Com a menor procura por vagas de trabalho, a taxa de desemprego do Brasil caiu para 4,9% em setembro, ante 5% em agosto, segundo pesquisa do IBGE (Brasileiro de Geografia e Estatística).

O resultado foi o menor para meses de setembro desde o início da série histórica, em março de 2002. A pesquisa abrange seis regiões metropolitanas: São Paulo, Rio de Janeiro, Belo Horizonte, Salvador, Recife e Porto Alegre.

“A redução da taxa está associada à queda na procura por emprego, ou seja, a taxa cai porque há menos pressão sobre o mercado de trabalho”, disse a técnica do IBGE Adriana Berengui. A população desocupada, que contabiliza pessoas desempregadas em busca de trabalho, chegou a 1,183 milhão de pessoas, perda de 3,1% ante agosto.

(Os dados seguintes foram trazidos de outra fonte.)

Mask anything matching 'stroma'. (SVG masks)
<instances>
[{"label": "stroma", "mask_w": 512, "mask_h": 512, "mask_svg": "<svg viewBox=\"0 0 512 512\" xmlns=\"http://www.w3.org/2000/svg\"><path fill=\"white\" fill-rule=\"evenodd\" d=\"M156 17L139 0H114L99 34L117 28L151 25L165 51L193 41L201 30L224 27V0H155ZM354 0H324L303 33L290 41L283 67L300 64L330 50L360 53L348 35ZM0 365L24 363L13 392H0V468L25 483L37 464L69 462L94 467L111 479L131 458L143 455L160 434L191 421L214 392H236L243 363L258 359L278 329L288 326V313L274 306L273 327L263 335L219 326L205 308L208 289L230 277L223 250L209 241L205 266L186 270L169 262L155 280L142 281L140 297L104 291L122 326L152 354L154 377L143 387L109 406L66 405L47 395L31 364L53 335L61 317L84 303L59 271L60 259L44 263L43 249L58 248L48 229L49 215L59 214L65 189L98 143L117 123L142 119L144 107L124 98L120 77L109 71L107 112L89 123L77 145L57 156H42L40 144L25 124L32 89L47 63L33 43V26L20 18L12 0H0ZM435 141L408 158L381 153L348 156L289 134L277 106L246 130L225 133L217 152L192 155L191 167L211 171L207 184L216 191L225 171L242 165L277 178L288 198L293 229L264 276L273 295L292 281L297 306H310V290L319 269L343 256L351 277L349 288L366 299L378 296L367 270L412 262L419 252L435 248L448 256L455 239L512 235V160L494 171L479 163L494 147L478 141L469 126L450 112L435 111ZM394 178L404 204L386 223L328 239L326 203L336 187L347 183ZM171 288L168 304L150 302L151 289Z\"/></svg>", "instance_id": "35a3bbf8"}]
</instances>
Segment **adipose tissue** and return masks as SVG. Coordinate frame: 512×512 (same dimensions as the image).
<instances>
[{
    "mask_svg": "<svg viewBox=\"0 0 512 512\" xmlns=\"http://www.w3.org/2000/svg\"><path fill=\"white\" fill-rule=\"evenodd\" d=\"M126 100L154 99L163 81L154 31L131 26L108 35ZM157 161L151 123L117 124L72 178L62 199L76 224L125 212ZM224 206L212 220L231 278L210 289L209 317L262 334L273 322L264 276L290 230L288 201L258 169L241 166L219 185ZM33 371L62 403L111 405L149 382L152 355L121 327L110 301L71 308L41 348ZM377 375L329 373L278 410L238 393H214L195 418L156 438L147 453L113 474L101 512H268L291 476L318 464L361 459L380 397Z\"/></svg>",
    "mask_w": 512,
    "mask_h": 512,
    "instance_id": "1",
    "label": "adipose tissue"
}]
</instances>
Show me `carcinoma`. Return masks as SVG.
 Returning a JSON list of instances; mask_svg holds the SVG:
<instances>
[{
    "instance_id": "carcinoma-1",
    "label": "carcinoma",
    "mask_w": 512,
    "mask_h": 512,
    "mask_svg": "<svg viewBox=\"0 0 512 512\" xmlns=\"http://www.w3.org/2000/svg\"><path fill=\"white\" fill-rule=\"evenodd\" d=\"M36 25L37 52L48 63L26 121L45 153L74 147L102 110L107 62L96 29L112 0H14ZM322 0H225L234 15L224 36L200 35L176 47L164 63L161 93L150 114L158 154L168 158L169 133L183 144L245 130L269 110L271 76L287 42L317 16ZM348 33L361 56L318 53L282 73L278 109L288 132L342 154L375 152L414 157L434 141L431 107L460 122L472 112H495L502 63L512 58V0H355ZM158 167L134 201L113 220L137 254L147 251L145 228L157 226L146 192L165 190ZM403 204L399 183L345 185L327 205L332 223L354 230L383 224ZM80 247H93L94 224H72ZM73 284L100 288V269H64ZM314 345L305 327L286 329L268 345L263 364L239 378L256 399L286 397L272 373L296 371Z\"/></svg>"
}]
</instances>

Sobre igual mês do ano passado, a queda é de 10,9%.

O rendimento médio real subiu 0,1% no mês passado sobre agosto, segunda alta seguida, chegando a R$ 2.067,10. Em relação a setembro de 2013, a renda avançou 1,5%. Em agosto, havia mostrado alta mensal de 1,7%.

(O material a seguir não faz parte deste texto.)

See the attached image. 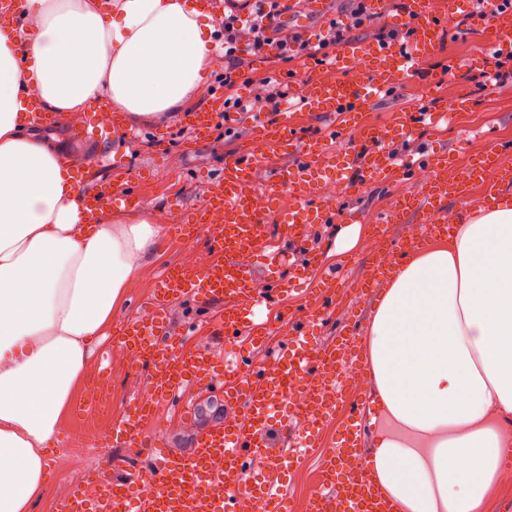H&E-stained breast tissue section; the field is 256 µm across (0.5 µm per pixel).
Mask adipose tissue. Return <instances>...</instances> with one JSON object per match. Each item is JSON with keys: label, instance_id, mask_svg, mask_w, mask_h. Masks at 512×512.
Listing matches in <instances>:
<instances>
[{"label": "adipose tissue", "instance_id": "1", "mask_svg": "<svg viewBox=\"0 0 512 512\" xmlns=\"http://www.w3.org/2000/svg\"><path fill=\"white\" fill-rule=\"evenodd\" d=\"M28 2L36 36L0 34V512H35L91 345L161 236L87 216L70 154L25 110L168 118L204 93L218 44L204 0ZM368 346L384 419L370 476L396 512H482L512 447V200L398 266Z\"/></svg>", "mask_w": 512, "mask_h": 512}]
</instances>
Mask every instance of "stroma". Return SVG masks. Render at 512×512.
Masks as SVG:
<instances>
[{
	"label": "stroma",
	"instance_id": "obj_1",
	"mask_svg": "<svg viewBox=\"0 0 512 512\" xmlns=\"http://www.w3.org/2000/svg\"><path fill=\"white\" fill-rule=\"evenodd\" d=\"M353 7V0H324L319 9L312 8L309 0H294L292 8L305 19L306 26L300 30L292 22H283L276 37L316 42L326 34L331 23L346 20ZM239 56L251 78L249 87L242 89L241 94L250 99L263 94L270 78L294 90L312 77L341 79L345 76L344 71L316 64L313 58L302 53L285 63L277 62L274 56H265L261 67L255 64L248 46H241ZM495 63L482 31L459 22L450 23L437 49L422 62L420 75L402 79L362 112L358 120L365 125L387 126L396 113L415 106L434 101L459 104L456 117L435 125H423L417 136L393 139L388 151L399 159L444 152L451 164L465 165L475 152L500 142H512V76L503 77L493 85L476 81L482 69L494 68ZM45 126L65 137L77 166H94L101 155L107 153L121 155L124 170L113 180L112 188L118 192L133 191L141 197L142 203L117 207V214L129 219L147 216L161 227L158 245L144 260L139 275L130 282L125 300L113 313L112 321L117 324L148 314L153 287L162 270L181 263L185 253L202 255L206 252L199 240L175 241V227L184 223L187 215L202 205L214 184L223 179L225 158L250 142L253 128L248 112L232 111L230 122L216 121L205 135L189 125L181 113L164 120L130 121L125 131L115 133L110 142L102 145L78 140L74 126L65 124L55 115ZM418 190L417 182L395 180L385 187L368 183L353 191H341L332 197L325 221L310 226L304 246L281 241V248L291 252L296 265H304L309 254L316 251L321 252L322 263L312 271L309 280L299 283L296 291L258 311V318L270 325L268 347L280 346L284 339L279 322L283 314L297 316L306 308L322 305L323 280L355 278L361 272L363 258L376 249L387 247L389 240L408 236L410 225L391 224L380 229L371 219L388 209L392 196ZM355 224L361 227L355 246L343 253L336 252V242L343 231ZM377 306V300H360L337 292L333 306L316 333L318 343L329 345L337 332L351 323L370 325ZM211 317V309L200 307L193 298H177L168 307L167 333L178 336L193 327L197 330L194 343L211 345L212 339L207 334ZM99 361V354H92L88 372L68 408L58 439L48 451L44 493L37 512H56L57 501L80 485V477L70 473L66 464L73 449H86L92 472L117 479L130 477L155 461L154 454L142 448L89 447L90 436L108 428L111 421L121 416L125 402L142 393L148 385L147 377L134 372L127 361L113 359L105 396L112 405L111 411L84 415L80 405L89 389L98 382ZM196 401V419L185 425L176 423L169 407H160L149 429L151 438L165 440L173 448H185L197 429L221 423L229 413L220 392L201 393Z\"/></svg>",
	"mask_w": 512,
	"mask_h": 512
}]
</instances>
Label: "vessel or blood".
I'll return each instance as SVG.
<instances>
[{
    "label": "vessel or blood",
    "mask_w": 512,
    "mask_h": 512,
    "mask_svg": "<svg viewBox=\"0 0 512 512\" xmlns=\"http://www.w3.org/2000/svg\"><path fill=\"white\" fill-rule=\"evenodd\" d=\"M401 5L399 18L410 26L405 43L365 46L348 41L333 50L336 64L351 68L365 63L359 81L312 79L299 89L307 111L332 116L334 131L354 132L364 148L361 172H353L346 165L327 166L326 137L298 141L288 116H281L273 124L256 121L255 135L248 146L225 159L224 178L210 191L206 205L179 228L183 236L203 235L208 263L167 269L155 282L151 313L128 321L118 331V342L126 349L131 368L149 369L151 399L145 402L136 397L129 401L120 420L109 428L113 446H142L155 403L173 399L182 391L208 386L222 389L225 404L236 407V414L225 419L223 425L200 433L185 452L159 449L148 493L135 498L124 485L105 482L96 500L85 499L77 490L59 503L58 512H237L239 498L245 492L252 497L253 512H295V503L284 494L282 484L294 458L308 450L342 401L343 378L336 348L352 342L353 330L340 331L337 344L318 345L314 334L324 316L320 310H308L300 330L287 336L282 348L267 356L265 363L256 364L238 349L231 357L219 358L206 349H183L176 340L162 343L165 314L169 303L178 296L193 297L205 306L217 303L221 306L217 324L225 341L249 345L261 342L265 330L250 318L253 308L264 300L255 288L253 268L261 264L273 270L283 261L281 254L270 249L264 219L274 216L284 239L304 244L308 225L321 223L330 208L329 199L321 192L324 182L350 188L367 180L419 181L420 195L397 197L379 218L383 224L408 220L418 226L417 237L391 244L396 261L416 247L419 239L447 234L449 202H458L464 208H486L512 190V169L499 163L501 157L512 153L510 146L497 145L477 155L470 167L450 182L441 175L448 166L447 154L399 162L389 156L391 136L415 134L410 117L398 118L391 131L382 127L354 129V113L376 102L402 78L413 75L421 58L434 48L447 27L445 17L428 9L425 0H401ZM463 20L465 25L485 32L495 52H512V8L470 12ZM122 125L121 114L115 113L108 121L85 123L77 134L100 141L110 138ZM288 146L293 147L295 159L263 184L259 195L268 205L257 208L249 196L257 170L268 160L271 148ZM74 179L89 213H96L108 203L128 205L136 200L132 192L89 190L88 185L94 180L92 170L75 171ZM475 186L481 189L476 198L471 195ZM286 192L294 195L293 206L271 214L270 205ZM389 269V264L370 261L364 279L355 284V291L376 296L380 280ZM297 391L307 393L308 404L293 400ZM302 419L307 426L291 433L289 448L274 447L268 435L272 423L284 427ZM363 432L361 421L352 420L337 446L325 452L320 487L307 499V512H328L333 500L338 501L342 512H389L367 474L351 480L343 477L347 460L360 450ZM251 459L259 461L258 471H250L247 462ZM228 470L248 477V484L225 485L224 473Z\"/></svg>",
    "instance_id": "vessel-or-blood-1"
}]
</instances>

Apesar de taxas de desemprego em níveis historicamente baixos, o mercado de trabalho dá sinais de perda de vitalidade com o enfraquecimento do nível de atividade da economia. A criação de vagas formais em setembro foi a pior para o mês em 13 anos, segundo dados do Ministério do Trabalho.

“A taxa de desemprego é uma informação positiva, mas é preciso olhar de maneira mais ampla. Há setores importantes demitindo, como indústria e construção, e há notícias mais negativas sobre serviços, que é o que mais emprega”, disse à “Reuters” o economista da Tendências Rafael Bacciotti. Ele estima que taxa deve encerrar o ano em 4,9%o na média, mas subirá para 5,4% em 2015.